今回の講演で中心テーマとなる“不動産管理DX”は、不動産テックの中でもファシリティマネジメントにフォーカスしたものとなる。
不動産管理DXでは、「プラットフォーム構築」「生産性向上」「デジタルデータ活用」の3つのステップで環境整備から実際の活用まで進む。このうちプラットフォーム構築のフェーズでは、テナント情報や工事情報、メンテナンスなど多彩な情報がデータベース化され、既存のBIMとの連携も行われる。
データベースは、その後の生産性向上の段階で、企業間の連携や分析、レポート作成自動化など、さまざまな場面で利用される。さらに、高度化のステップでは、生産性向上のために分析・蓄積されたデータを新しいデータと合わせて解析することで、今までにはないデジタルデータの有効活用が可能になる。
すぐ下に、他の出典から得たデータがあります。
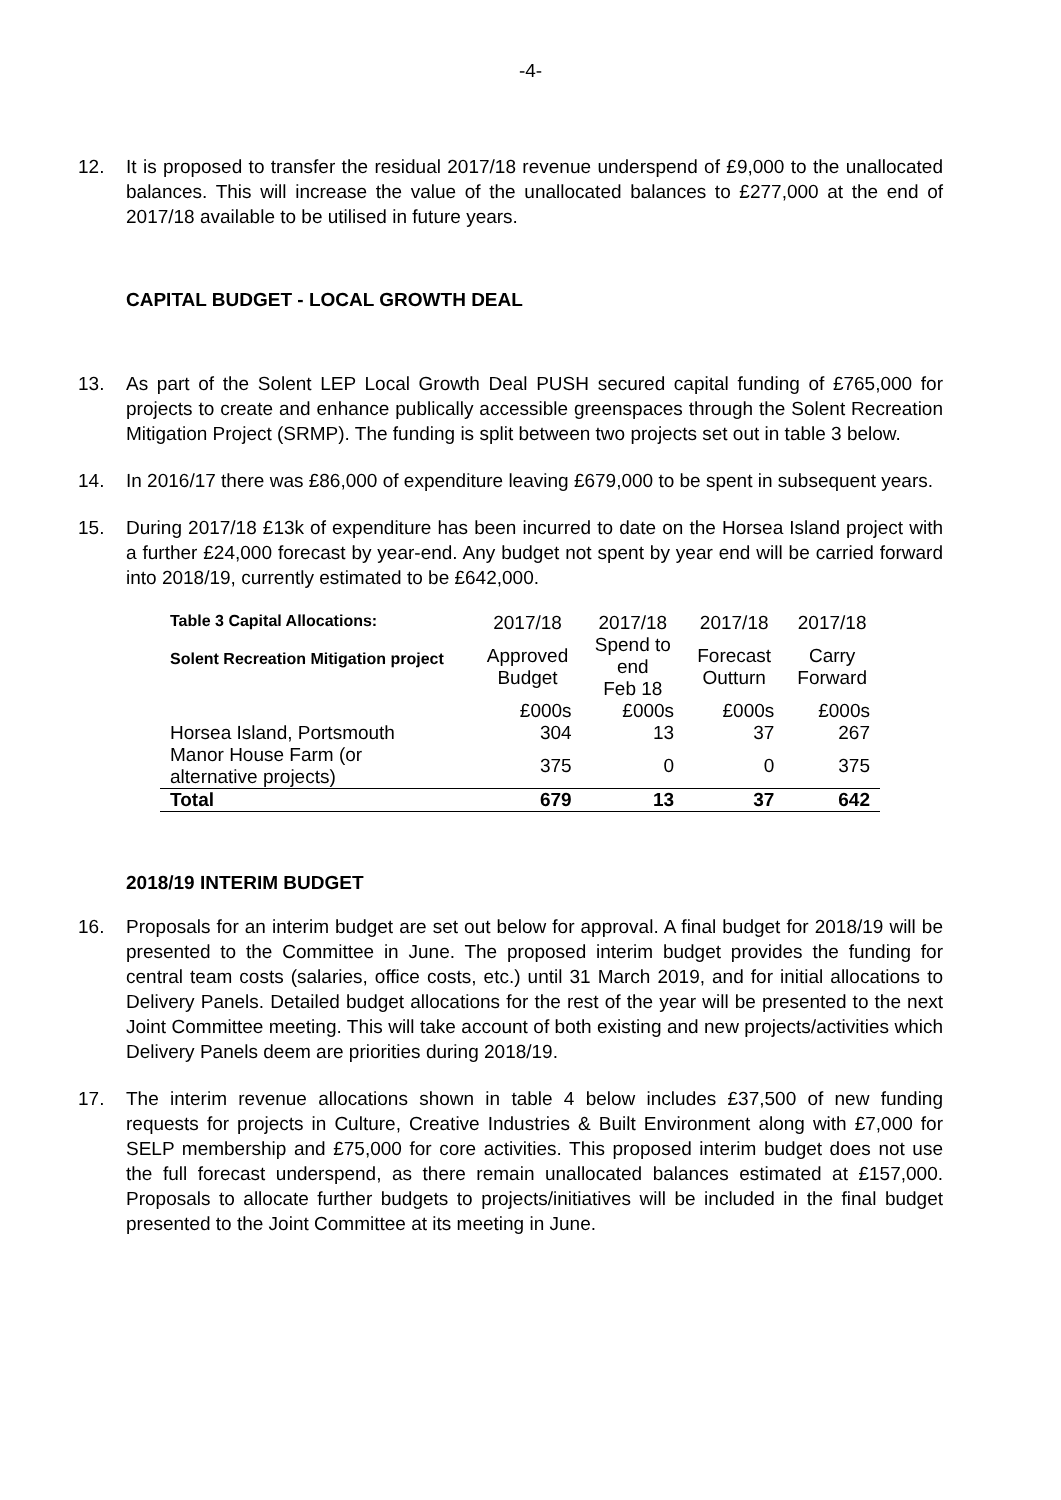-4-
12. It is proposed to transfer the residual 2017/18 revenue underspend of £9,000 to the unallocated balances. This will increase the value of the unallocated balances to £277,000 at the end of 2017/18 available to be utilised in future years.
CAPITAL BUDGET - LOCAL GROWTH DEAL
13. As part of the Solent LEP Local Growth Deal PUSH secured capital funding of £765,000 for projects to create and enhance publically accessible greenspaces through the Solent Recreation Mitigation Project (SRMP). The funding is split between two projects set out in table 3 below.
14. In 2016/17 there was £86,000 of expenditure leaving £679,000 to be spent in subsequent years.
15. During 2017/18 £13k of expenditure has been incurred to date on the Horsea Island project with a further £24,000 forecast by year-end. Any budget not spent by year end will be carried forward into 2018/19, currently estimated to be £642,000.
| Table 3 Capital Allocations: | 2017/18 | 2017/18 | 2017/18 | 2017/18 |
| --- | --- | --- | --- | --- |
| Solent Recreation Mitigation project | Approved Budget | Spend to end Feb 18 | Forecast Outturn | Carry Forward |
| | £000s | £000s | £000s | £000s |
| Horsea Island, Portsmouth | 304 | 13 | 37 | 267 |
| Manor House Farm (or alternative projects) | 375 | 0 | 0 | 375 |
| Total | 679 | 13 | 37 | 642 |
2018/19 INTERIM BUDGET
16. Proposals for an interim budget are set out below for approval. A final budget for 2018/19 will be presented to the Committee in June. The proposed interim budget provides the funding for central team costs (salaries, office costs, etc.) until 31 March 2019, and for initial allocations to Delivery Panels. Detailed budget allocations for the rest of the year will be presented to the next Joint Committee meeting. This will take account of both existing and new projects/activities which Delivery Panels deem are priorities during 2018/19.
17. The interim revenue allocations shown in table 4 below includes £37,500 of new funding requests for projects in Culture, Creative Industries & Built Environment along with £7,000 for SELP membership and £75,000 for core activities. This proposed interim budget does not use the full forecast underspend, as there remain unallocated balances estimated at £157,000. Proposals to allocate further budgets to projects/initiatives will be included in the final budget presented to the Joint Committee at its meeting in June.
これまでの不動産業界では、施設の管理に限らず、どちらかというと担当者依存の傾向にあった。経験や勘といった“暗黙知”に依存する部分が多かったのは否めないだろう。「こうした曖昧だった部分に、第三者目線の分析を入れていく。いわゆるAIなどを活用して今までの担当者依存から脱却していくことが、最終的なゴールにつながる」と不動産管理DXの意義を示した。
DXのベースとなるクラウドには、IssS、PaaS、SaaSなどの種類がある。このうち、不動産テックでは、アプリケーションを含めた形でサービスを提供するSaaSが主流となる。光延氏が所属するプロパティデータバンクが提供する@propertyもパブリッククラウド上のSaaSでサービス展開している。
@propertyの提供をパブリッククラウド上にしている理由は、不動産関連で扱うデータの性格によるものだ。不動産テックで成果を得るには、さまざまな種類や粒度のデータを扱う必要がある。ただ、不動産関係にはさまざまなプレーヤーが存在し、それぞれが多様なデータを保持しており、利用しているシステムにも違いがある。
光延氏は、クラウド上に集約するには、データ連携がしやすいパブリッククラウドが適切とした。不動産管理を提供するシステムには、さまざまな立場のユーザーがそれぞれの目的に応じてアクセスをする。そのため、パブリッククラウド上で稼働するシステムであればアクセスがしやすい。